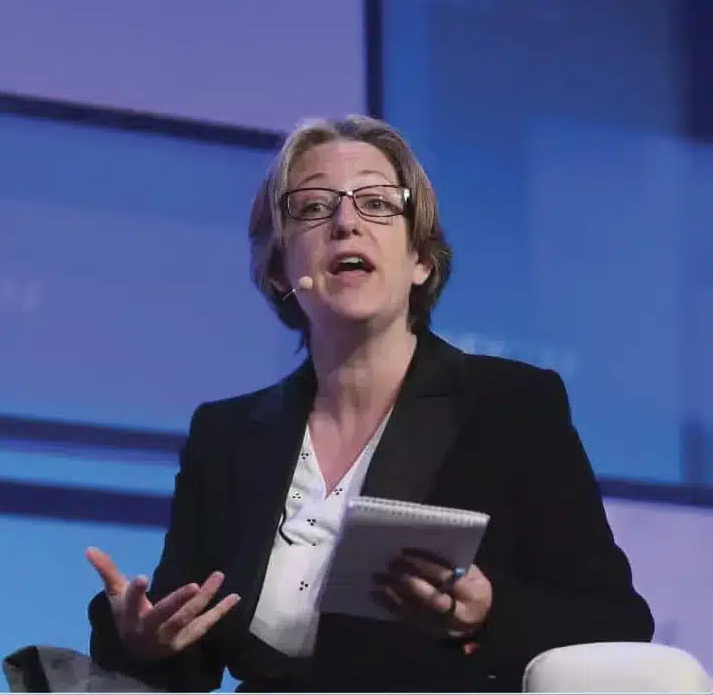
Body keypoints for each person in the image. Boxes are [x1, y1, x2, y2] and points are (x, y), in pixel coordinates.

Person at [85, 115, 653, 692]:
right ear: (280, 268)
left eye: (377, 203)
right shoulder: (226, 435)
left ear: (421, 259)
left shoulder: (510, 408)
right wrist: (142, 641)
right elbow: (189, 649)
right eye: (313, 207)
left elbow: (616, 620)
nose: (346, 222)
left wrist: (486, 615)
_ _ _ _
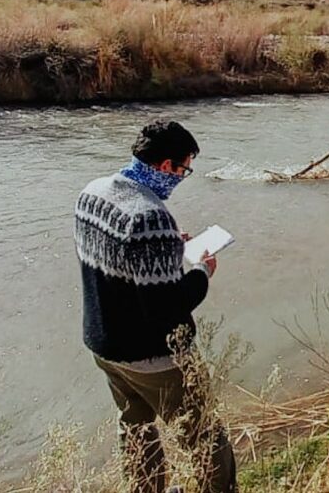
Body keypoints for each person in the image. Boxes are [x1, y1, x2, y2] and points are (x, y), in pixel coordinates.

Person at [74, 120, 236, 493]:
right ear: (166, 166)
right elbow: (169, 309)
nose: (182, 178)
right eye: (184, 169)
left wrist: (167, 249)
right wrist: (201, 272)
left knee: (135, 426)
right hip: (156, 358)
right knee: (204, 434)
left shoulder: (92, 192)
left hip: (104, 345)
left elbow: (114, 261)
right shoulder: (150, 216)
_ _ _ _
■ **Task statement**:
Tell how many lines in the material above include the word "wrist", giving the number only.

■ **Response**:
4